Following the Yellow Brick Road

Park path in Beach area of Toronto, right off busy Queen Street

Something about pathways through woods, parks and deep-dark forests has always been compelling to me. Did it start with watching The Wizard of Oz? A journey through strange places amongst strange people where you can’t get lost, because you have a surefire path to follow. There’s safety amongst the strangeness.

It is what has always appealed to me about nature trails, even the lamest ones at a kid’s park or petting zoo. See a sign for the nature trail, and I’m the first one on it, dragging various adults and children with me.

Petticoat Creek Park in the Scarborough bluffs area has a wonderful path along the cliff. A stopping ground for monarch butterflies in the fall because of the asters and goldenrod.
Forested area along the cliff path at Petticoat Creek. A few steps to the left would have you crashing over the cliff to the lake below.
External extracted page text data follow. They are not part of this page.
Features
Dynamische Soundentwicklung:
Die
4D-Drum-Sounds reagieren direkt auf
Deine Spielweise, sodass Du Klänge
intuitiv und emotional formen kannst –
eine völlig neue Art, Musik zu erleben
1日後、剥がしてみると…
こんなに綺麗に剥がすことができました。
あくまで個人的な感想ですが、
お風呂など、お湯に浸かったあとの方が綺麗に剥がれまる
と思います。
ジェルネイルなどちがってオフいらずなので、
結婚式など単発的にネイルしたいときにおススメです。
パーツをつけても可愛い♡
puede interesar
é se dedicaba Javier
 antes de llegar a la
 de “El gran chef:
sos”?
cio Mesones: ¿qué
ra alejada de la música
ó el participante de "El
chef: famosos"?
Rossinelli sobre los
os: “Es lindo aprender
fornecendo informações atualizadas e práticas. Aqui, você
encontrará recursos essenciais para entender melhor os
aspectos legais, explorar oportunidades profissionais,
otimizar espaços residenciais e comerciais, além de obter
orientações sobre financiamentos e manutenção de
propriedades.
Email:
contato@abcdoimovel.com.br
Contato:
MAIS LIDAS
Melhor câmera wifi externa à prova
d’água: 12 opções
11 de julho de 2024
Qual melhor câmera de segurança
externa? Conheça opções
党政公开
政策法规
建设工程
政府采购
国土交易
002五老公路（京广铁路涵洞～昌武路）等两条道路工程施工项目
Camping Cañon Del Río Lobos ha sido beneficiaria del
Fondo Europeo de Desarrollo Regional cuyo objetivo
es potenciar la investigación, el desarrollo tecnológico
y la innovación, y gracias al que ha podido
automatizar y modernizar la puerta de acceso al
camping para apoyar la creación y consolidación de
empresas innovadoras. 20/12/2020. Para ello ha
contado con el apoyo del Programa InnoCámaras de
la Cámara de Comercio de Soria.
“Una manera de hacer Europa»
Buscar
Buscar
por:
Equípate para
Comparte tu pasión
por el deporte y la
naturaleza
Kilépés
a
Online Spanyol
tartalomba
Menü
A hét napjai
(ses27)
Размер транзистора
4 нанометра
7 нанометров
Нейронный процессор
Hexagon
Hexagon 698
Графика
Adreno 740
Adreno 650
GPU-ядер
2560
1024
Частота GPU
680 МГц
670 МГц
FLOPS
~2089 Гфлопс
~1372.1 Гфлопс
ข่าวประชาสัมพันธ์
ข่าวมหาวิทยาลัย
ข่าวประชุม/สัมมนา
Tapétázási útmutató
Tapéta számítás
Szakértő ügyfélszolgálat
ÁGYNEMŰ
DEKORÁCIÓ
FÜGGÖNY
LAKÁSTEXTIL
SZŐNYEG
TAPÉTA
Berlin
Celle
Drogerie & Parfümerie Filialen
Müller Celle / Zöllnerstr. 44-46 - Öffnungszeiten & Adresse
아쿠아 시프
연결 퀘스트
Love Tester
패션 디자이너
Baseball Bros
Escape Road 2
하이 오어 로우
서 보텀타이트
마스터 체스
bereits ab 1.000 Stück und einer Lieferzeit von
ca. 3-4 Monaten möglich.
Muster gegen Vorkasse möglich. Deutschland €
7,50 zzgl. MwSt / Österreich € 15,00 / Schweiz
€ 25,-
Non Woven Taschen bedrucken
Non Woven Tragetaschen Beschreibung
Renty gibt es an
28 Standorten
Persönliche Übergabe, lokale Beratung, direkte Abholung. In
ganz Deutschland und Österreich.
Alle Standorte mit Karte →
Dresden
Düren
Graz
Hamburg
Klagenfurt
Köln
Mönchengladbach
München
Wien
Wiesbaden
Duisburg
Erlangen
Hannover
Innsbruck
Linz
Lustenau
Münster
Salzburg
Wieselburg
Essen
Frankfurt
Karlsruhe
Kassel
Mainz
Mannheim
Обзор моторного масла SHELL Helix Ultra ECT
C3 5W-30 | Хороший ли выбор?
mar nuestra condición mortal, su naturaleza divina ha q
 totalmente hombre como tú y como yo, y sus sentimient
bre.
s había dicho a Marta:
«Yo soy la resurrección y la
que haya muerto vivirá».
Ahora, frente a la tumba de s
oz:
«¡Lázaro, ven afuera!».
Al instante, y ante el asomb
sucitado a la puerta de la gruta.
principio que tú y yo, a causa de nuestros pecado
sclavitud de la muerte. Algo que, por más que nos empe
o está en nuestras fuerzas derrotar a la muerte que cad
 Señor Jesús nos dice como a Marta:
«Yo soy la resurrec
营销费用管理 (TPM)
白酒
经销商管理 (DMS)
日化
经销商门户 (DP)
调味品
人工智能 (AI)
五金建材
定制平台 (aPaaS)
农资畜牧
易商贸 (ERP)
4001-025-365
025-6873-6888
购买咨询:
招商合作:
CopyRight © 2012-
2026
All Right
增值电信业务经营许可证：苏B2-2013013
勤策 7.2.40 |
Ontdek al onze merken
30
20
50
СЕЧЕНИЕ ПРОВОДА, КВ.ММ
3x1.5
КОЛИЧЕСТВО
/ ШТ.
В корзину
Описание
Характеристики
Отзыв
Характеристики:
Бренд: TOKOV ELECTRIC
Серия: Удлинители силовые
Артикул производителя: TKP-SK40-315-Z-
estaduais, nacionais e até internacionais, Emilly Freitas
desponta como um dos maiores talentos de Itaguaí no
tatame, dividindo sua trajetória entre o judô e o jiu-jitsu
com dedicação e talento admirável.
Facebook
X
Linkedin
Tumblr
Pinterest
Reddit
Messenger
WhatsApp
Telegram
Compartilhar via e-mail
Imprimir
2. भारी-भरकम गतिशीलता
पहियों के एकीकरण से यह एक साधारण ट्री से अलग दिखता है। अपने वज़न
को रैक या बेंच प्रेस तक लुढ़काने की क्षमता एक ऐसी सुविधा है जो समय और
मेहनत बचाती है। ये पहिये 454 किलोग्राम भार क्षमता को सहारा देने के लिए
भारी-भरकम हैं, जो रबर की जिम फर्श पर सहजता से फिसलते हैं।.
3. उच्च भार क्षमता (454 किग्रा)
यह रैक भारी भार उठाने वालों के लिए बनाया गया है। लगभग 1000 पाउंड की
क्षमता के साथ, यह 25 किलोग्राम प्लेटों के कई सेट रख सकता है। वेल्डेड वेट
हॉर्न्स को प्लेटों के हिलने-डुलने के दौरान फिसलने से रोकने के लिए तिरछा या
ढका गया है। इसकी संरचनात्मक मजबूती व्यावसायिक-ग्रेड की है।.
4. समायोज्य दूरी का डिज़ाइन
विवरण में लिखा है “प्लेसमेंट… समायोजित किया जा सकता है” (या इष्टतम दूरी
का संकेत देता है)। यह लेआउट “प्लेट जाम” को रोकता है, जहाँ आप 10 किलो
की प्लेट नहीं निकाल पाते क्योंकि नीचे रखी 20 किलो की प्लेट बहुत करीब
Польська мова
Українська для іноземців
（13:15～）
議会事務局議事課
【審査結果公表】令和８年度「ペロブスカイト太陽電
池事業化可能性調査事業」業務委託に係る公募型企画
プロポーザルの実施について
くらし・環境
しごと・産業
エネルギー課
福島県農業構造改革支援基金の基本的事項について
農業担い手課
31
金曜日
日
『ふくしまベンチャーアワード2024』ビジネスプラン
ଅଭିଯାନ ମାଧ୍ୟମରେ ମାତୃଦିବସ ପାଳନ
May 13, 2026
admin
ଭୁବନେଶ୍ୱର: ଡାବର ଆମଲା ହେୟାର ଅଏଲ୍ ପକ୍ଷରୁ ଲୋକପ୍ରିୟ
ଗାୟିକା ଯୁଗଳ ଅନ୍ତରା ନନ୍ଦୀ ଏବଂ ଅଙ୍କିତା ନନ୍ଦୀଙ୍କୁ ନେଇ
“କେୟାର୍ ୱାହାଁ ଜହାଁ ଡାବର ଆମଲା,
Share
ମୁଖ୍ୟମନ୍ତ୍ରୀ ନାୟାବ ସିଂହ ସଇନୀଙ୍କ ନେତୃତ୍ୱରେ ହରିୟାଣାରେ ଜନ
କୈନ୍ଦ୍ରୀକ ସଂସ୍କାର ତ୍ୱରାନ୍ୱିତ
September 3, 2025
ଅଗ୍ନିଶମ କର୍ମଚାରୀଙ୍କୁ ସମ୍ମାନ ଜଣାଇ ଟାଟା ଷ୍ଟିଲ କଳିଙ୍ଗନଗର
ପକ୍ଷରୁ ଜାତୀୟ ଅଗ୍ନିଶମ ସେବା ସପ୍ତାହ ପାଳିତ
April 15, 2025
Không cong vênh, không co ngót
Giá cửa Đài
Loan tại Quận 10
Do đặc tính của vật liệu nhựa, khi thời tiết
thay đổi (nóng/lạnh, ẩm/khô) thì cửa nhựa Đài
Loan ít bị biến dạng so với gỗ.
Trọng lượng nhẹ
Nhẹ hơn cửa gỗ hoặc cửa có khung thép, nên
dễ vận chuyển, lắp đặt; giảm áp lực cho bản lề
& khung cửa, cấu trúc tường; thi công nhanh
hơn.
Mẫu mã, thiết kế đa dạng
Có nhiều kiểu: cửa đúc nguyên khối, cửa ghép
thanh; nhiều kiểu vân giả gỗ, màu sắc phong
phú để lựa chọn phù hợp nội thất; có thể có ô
The first step onto the path has always felt magical to me: the beginning of an adventure. The path may turn up ahead, leading you into the unknown, but you won’t get lost. You stay on the path. The adventure unfolds, through the twists and turns, but it’s safe. Idiot-proof, you could say, if you were being hard on yourself.


Many public gardens and parks also have this aspect, the path, preferably curving, leading you through. I think that’s one reason why I love garden tours, garden walks, because I get to exercise my “path fetish’.

Even certain sidewalks in our city neighbourhood get a yellow brick road effect when people plant on both sides of the sidewalk, the way many are doing now. A garden path I’m happy to be led down.